__EXERCISE INSTRUCTIONS__.
[A] According to the review, what are the three major themes of the volume?
[B] Summarize the review in two sentences.

__SUPPLIED PASSAGE__.
——
Volume 107 • Number 4

October 2008



 

 

The Legend of Good Women: Context and Reception. Edited by Carolyn P. Collette. Chaucer Studies, 36. Cambridge: D. S. Brewer, 2006. Pp. xviii + 203. $85.

The once neglected Legend of Good Women has certainly been making up for lost time critically, and Carolyn P. Collette's new volume is a rigorous, substantial new contribution to our engagement with Chaucer's most allusive and elusive poem. Collette's introduction addresses the critical and textual issues that motivate her collection, acknowledging that feminist criticism, in and of itself, "has had limited success in opening up this text to new readings, perhaps because the theme of victimization so strongly structures the narratives that critics seem forced to fall back on stereotypical paradigms of weak women and predatory, controlling males" (p. ix). She then contextualizes the Legend in Chaucer's corpus and surveys the essays to follow, emphasizing the volume's major themes of audience, reception, and context, both historical and textual. The book looks in the right places for new readings of the poem, and new does not mean "novel," for even though Collette claims the essays read the poem from "different cultural perspectives" they often do much better than that phrase implies. The essays dig productively into under-explored literary and cultural contexts and occasions for the Legend, contexts that have not been apparent or available to students of the modern edited text. The people, personalities, events of Richard's reign come alive in these essays, as does Chaucer's involvement not only with poetic history but with his own world and time. Put another way, the essays Collette assembles, at their best, situate the poem in new ways, which are really old ways, bringing us closer to how it was produced, revised, received, and performed.
——
Extracted data entries

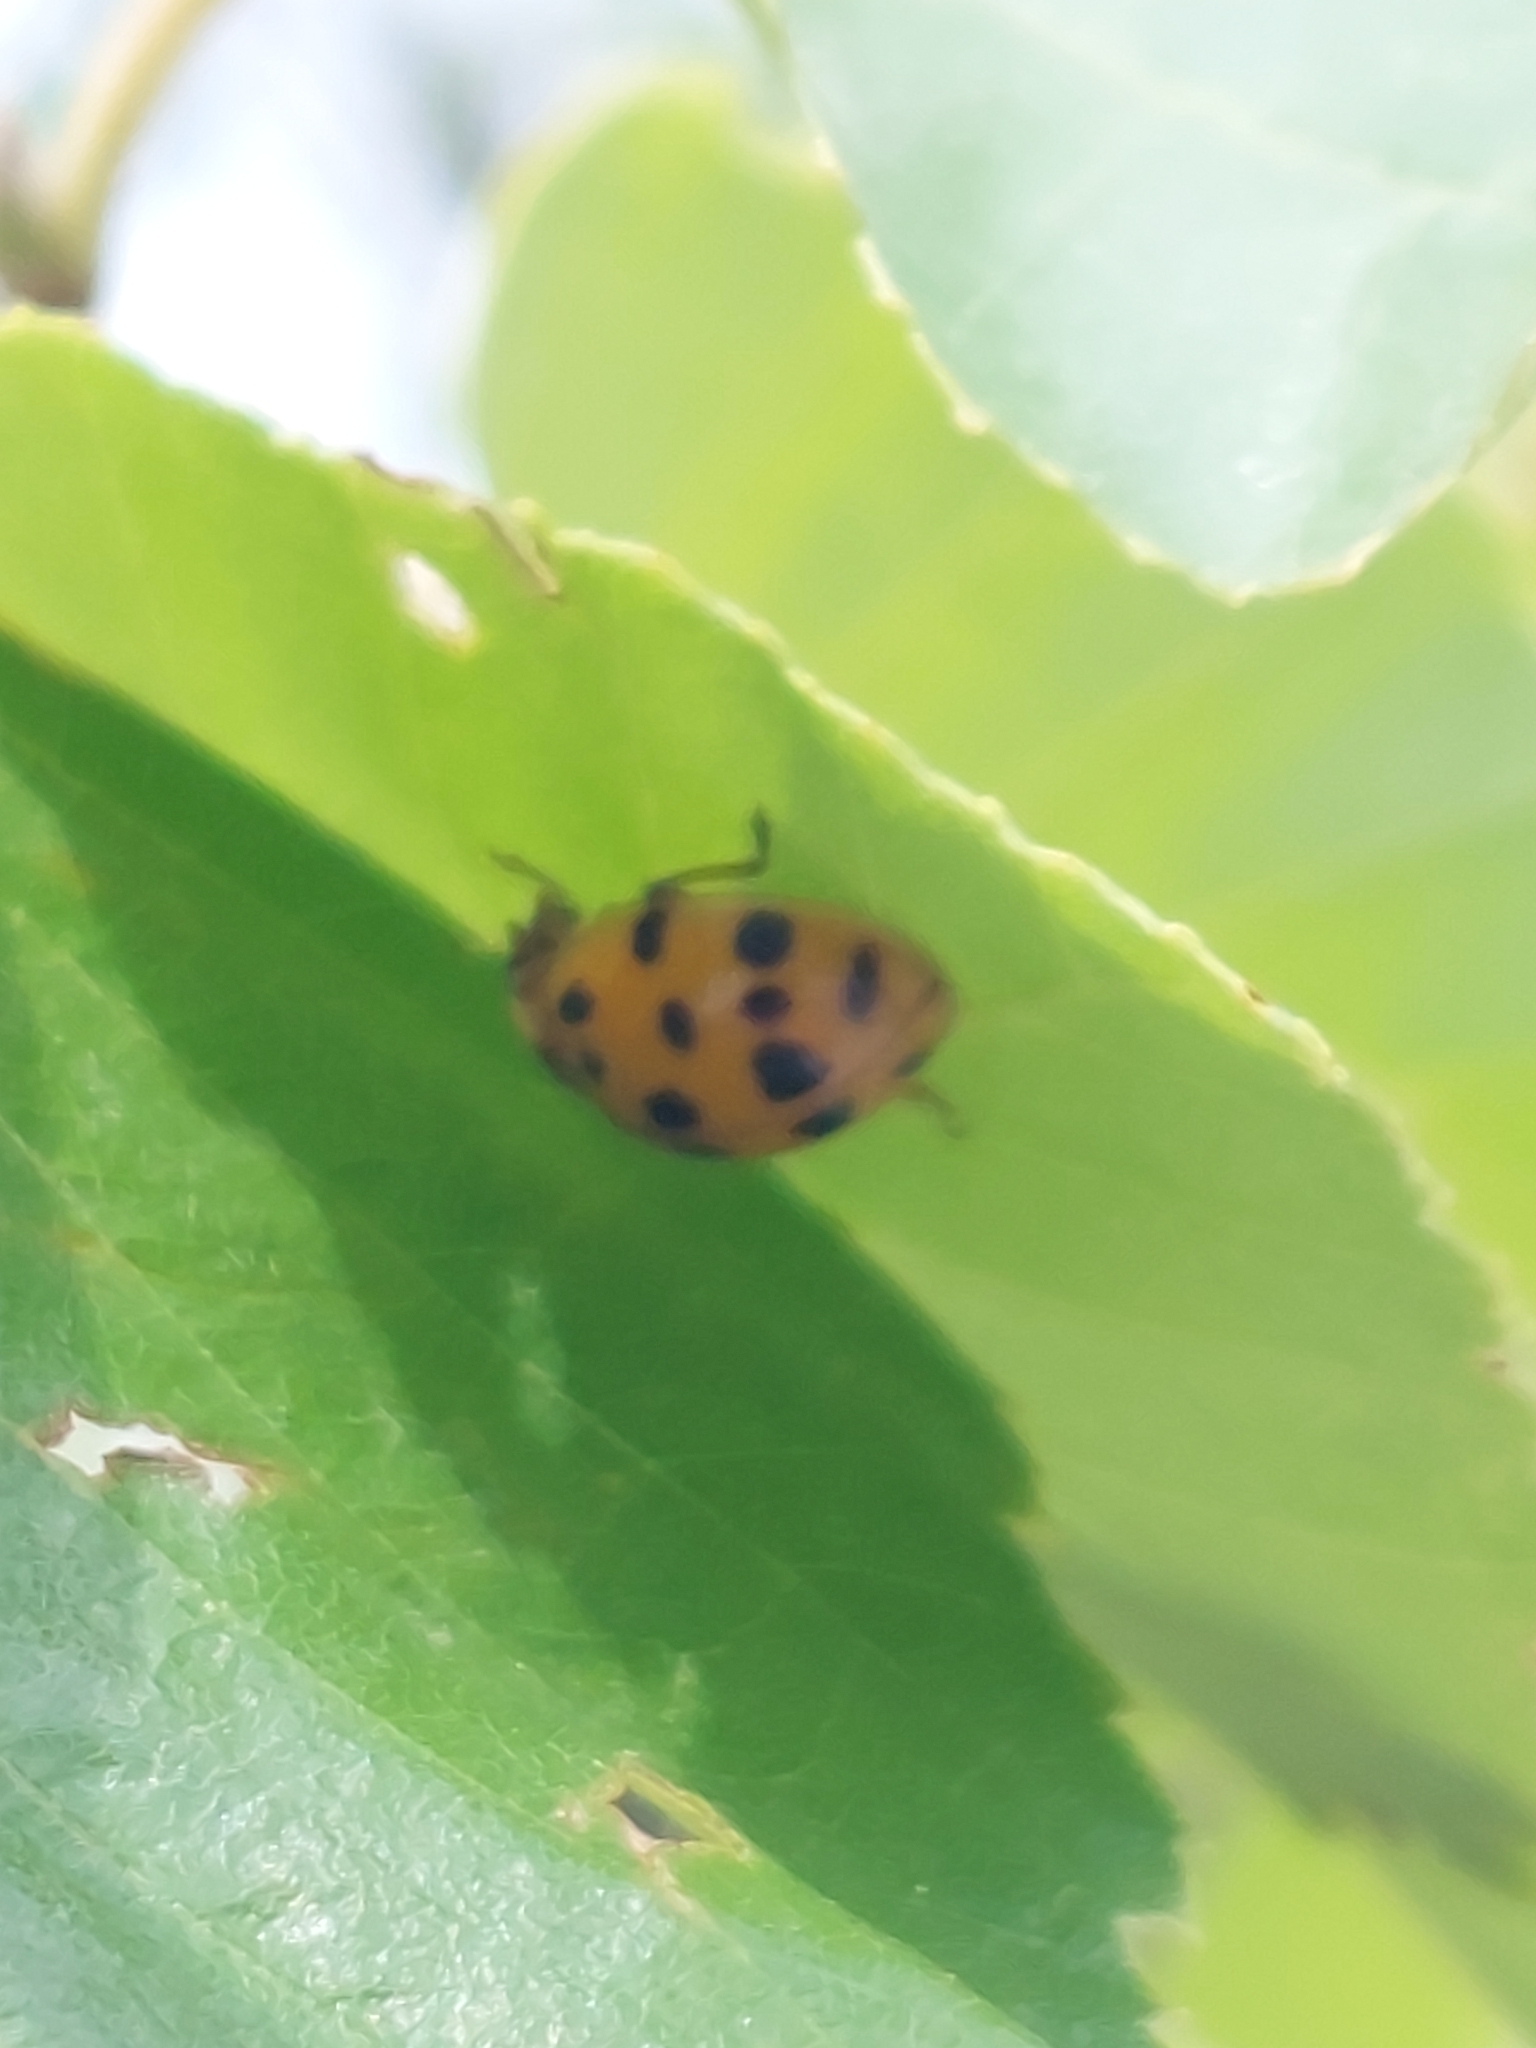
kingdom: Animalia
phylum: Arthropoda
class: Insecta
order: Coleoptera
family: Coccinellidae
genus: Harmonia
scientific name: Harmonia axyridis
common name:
——
__WORKED ANSWERS__.
[A] Audience, reception, and context.

[B] The review calls Carolyn P. Collette's edited volume on Chaucer's Legend of Good Women a rigorous, substantial new contribution, and it notes that her introduction addresses critical and textual issues and stresses the themes of audience, reception, and context. At their best, the essays dig into under-explored literary and cultural contexts for the poem, bringing readers closer to how it was produced, revised, received, and performed.